Browsing and restoring

  1. Click the Clock (🕐) icon to open the history drawer.
  2. Each row shows version number, optional message, who saved it, when, and character count.
  3. Click any row to open a side-by-side diff: the saved version on the left, your current draft on the right.
  4. Click Use this version to replace your current draft with the saved text. (Your previous current draft is not auto-saved as a new version — save it before restoring if you want to be able to roll back.)
  5. The next time the agent autosaves, the restored prompt becomes the live one.

Retention

  • 10 most-recent versions per agent.
  • When you save the 11th, the oldest is pruned automatically.
  • Versions are immutable after insert — they’re an audit log, not editable.
  • Deleting an agent cascades the version history with it.

Multi-seat workspaces

Each version row records created_by (the Auth0 subject of whoever clicked Save).
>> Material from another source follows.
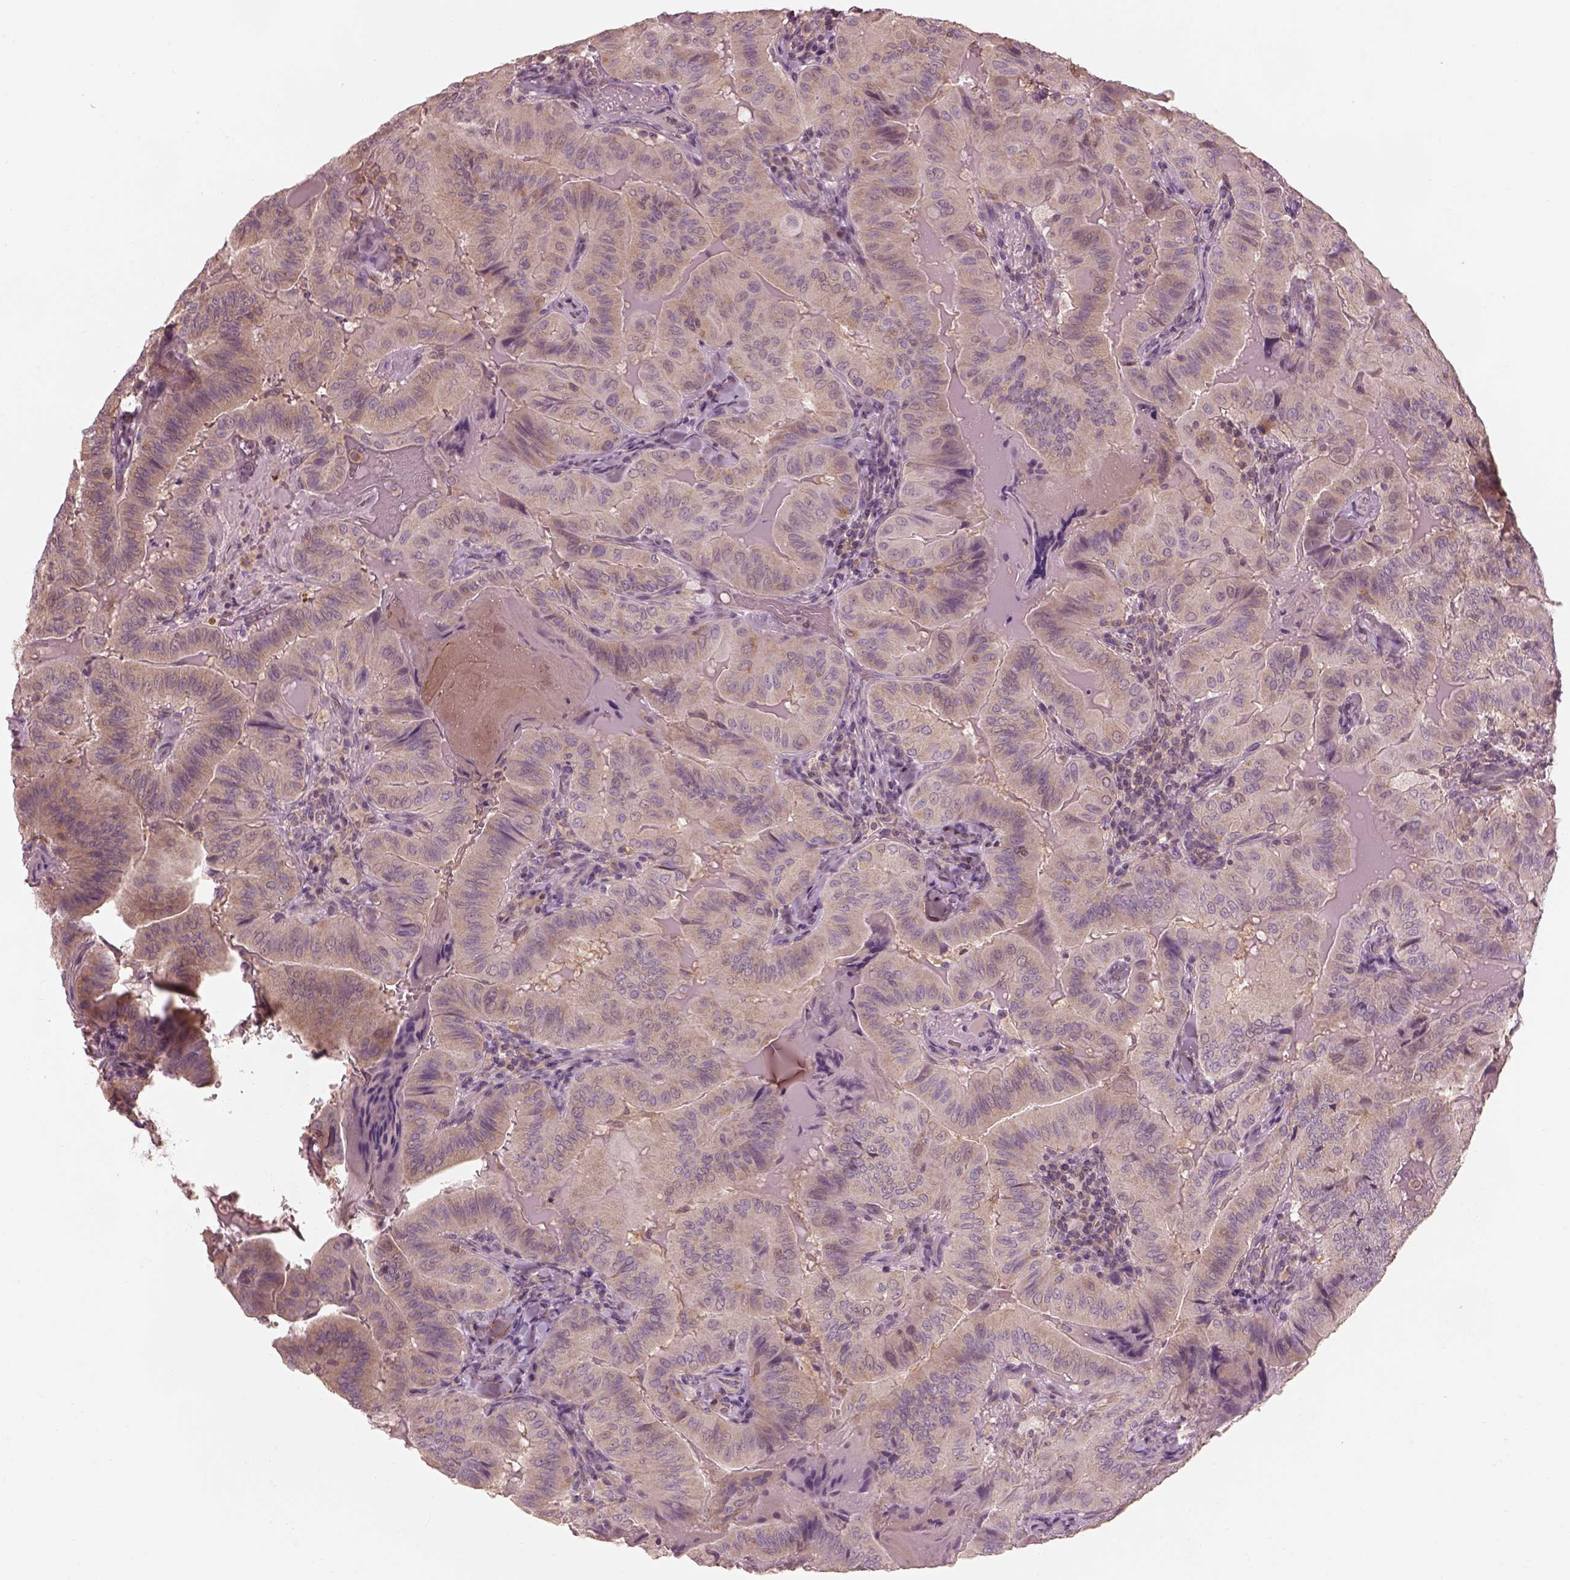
{"staining": {"intensity": "weak", "quantity": ">75%", "location": "cytoplasmic/membranous"}, "tissue": "thyroid cancer", "cell_type": "Tumor cells", "image_type": "cancer", "snomed": [{"axis": "morphology", "description": "Papillary adenocarcinoma, NOS"}, {"axis": "topography", "description": "Thyroid gland"}], "caption": "Immunohistochemical staining of human papillary adenocarcinoma (thyroid) reveals weak cytoplasmic/membranous protein expression in about >75% of tumor cells. Nuclei are stained in blue.", "gene": "PRKACG", "patient": {"sex": "female", "age": 68}}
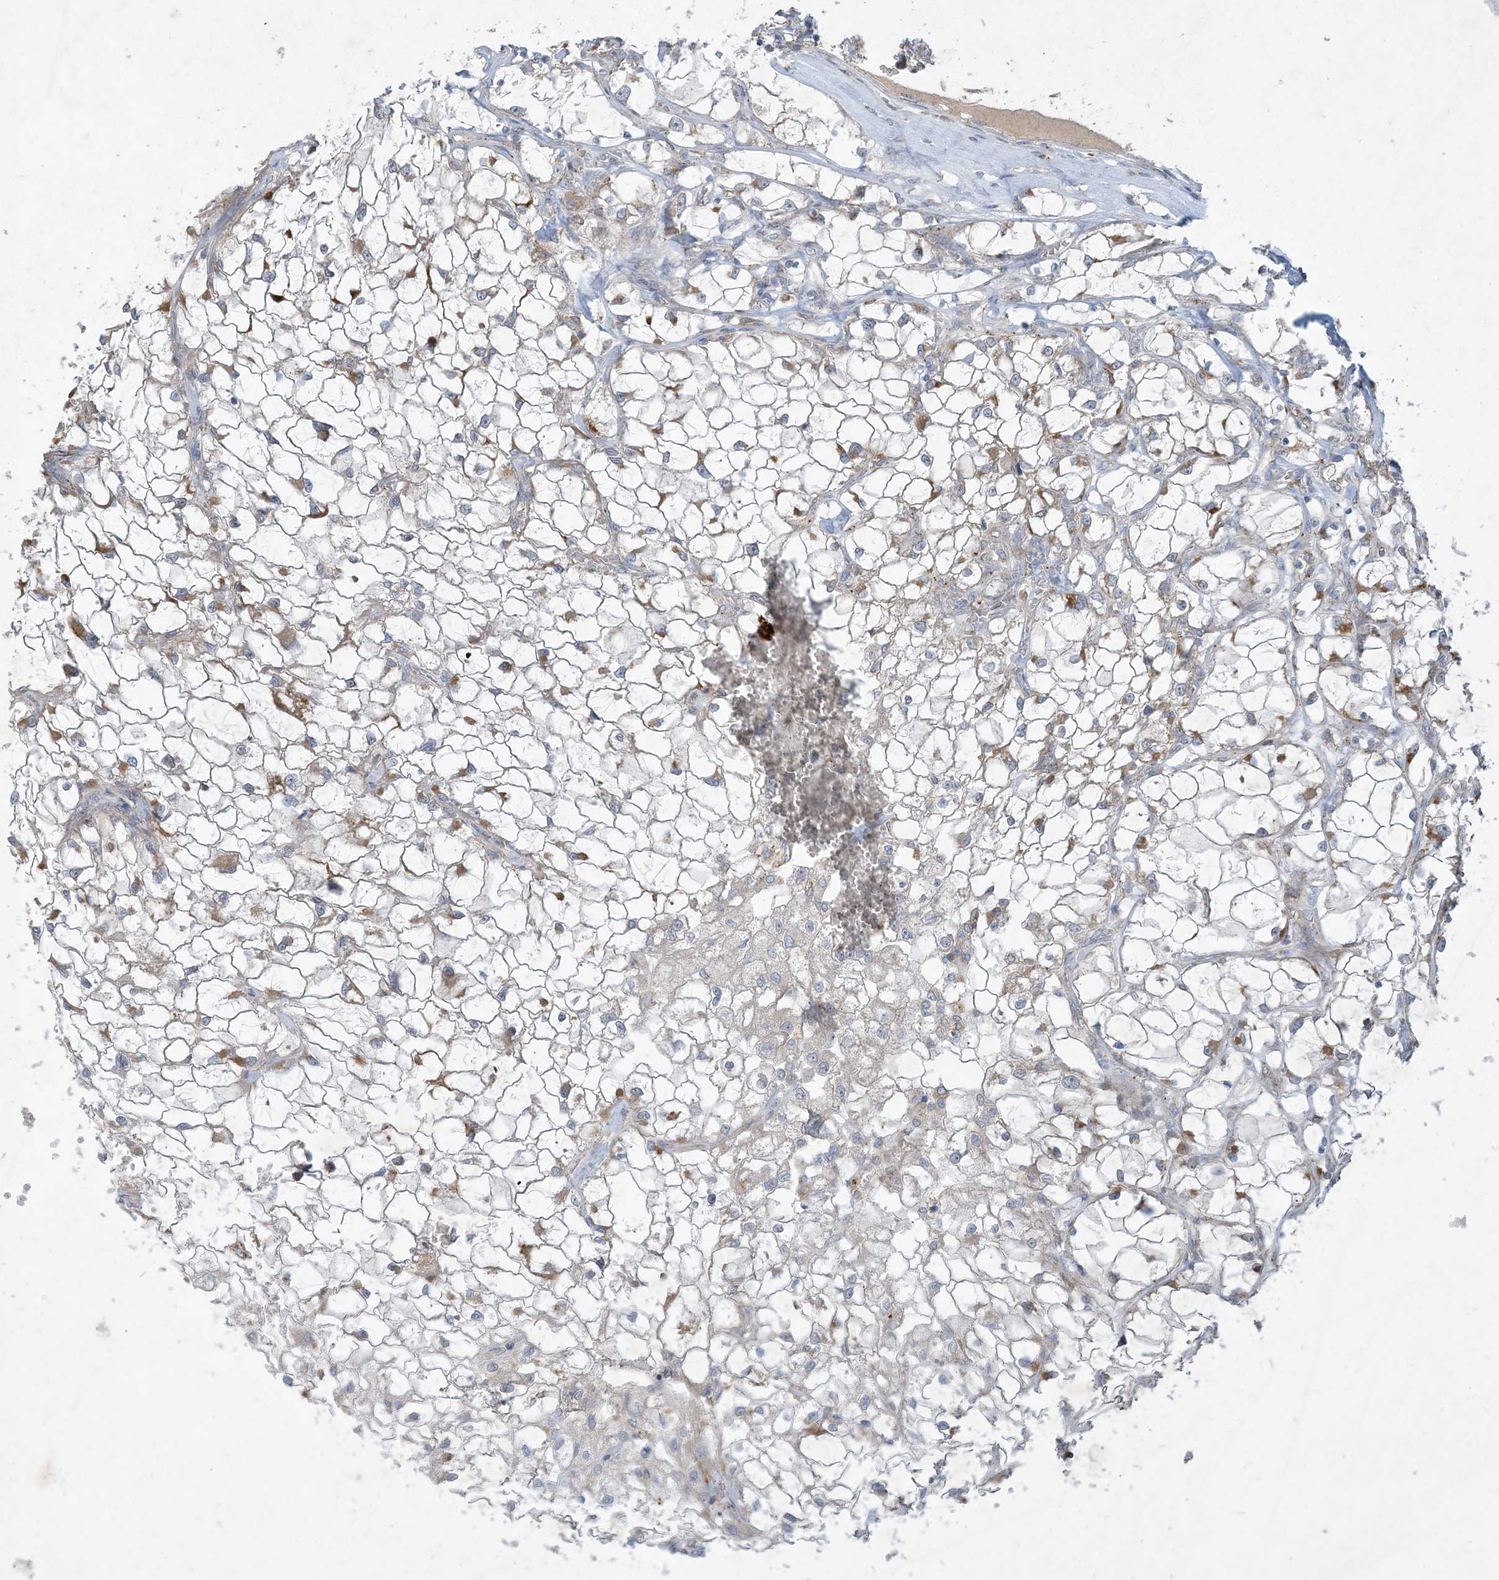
{"staining": {"intensity": "moderate", "quantity": "<25%", "location": "cytoplasmic/membranous"}, "tissue": "renal cancer", "cell_type": "Tumor cells", "image_type": "cancer", "snomed": [{"axis": "morphology", "description": "Adenocarcinoma, NOS"}, {"axis": "topography", "description": "Kidney"}], "caption": "Human adenocarcinoma (renal) stained with a brown dye demonstrates moderate cytoplasmic/membranous positive expression in about <25% of tumor cells.", "gene": "MRPS18A", "patient": {"sex": "female", "age": 69}}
The drawer doesn’t surface user names today, but the data is in the row for future filtering by author.

Duplicating an Agent

Need a copy of an existing agent — same instructions, model, voice, tools and knowledge — to experiment with without touching the original? Use Duplicate instead of rebuilding from scratch. From the Agents list in the dashboard:
  1. Hover the agent card (or its row in list view).
  2. Click the copy icon next to the trash icon.
  3. A new agent appears immediately with the same configuration and the suffix (Copy) added to the name ((Copy 2), (Copy 3) and so on if you duplicate more than once).
What gets copied:
Carried overReset on the duplicate
Name (with (Copy) suffix)Public ID — the duplicate gets a fresh ag_...
Model + instructions + voice configpublish_config — the duplicate starts as a draft
Tools, knowledge attachments, flow graphPhone-number assignment — duplicates don’t auto-take a number
Agent type (simple / graph / team / workflow)Audit log keeps a duplicate_agent record linked to the source
Why is publish_config reset? A duplicate is meant for experimentation. Starting it as a draft means you can edit the cloned prompt or swap a model without accidentally pushing changes to the live deployment that hosted the original.

Deleting an Agent

curl -X DELETE https://api.thinnest.ai/agents/agent_abc123 \
  -H "Authorization: Bearer $THINNESTAI_API_KEY"
Deleting an agent will release any assigned phone numbers and stop all active sessions.

Listing Agents

curl https://api.thinnest.ai/agents \
  -H "Authorization: Bearer $THINNESTAI_API_KEY"
{
  "agents": [
    {
      "id": "agent_abc123",
      "name": "Support Agent",
      "status": "active",
      "model": "claude-sonnet",
      "created_at": "2026-03-05T10:30:00Z"
    },
    {
      "id": "agent_def456",
      "name": "Booking Agent",
      "status": "active",
      "model": "gpt-4o",
      "created_at": "2026-03-04T14:15:00Z"
    }
  ]
}

Team Agents

For complex workflows, you can create team agents — groups of specialized agents that work together. Team agents support multiple coordination modes:
  • Coordinate — A lead agent delegates tasks to specialists
  • Route — Incoming requests are routed to the best-fit agent
  • Collaborate — Agents work together, passing context between them
  • Tasks — Each agent handles a specific task in sequence
Configure teams in the Flow Editor in the dashboard, or via the API.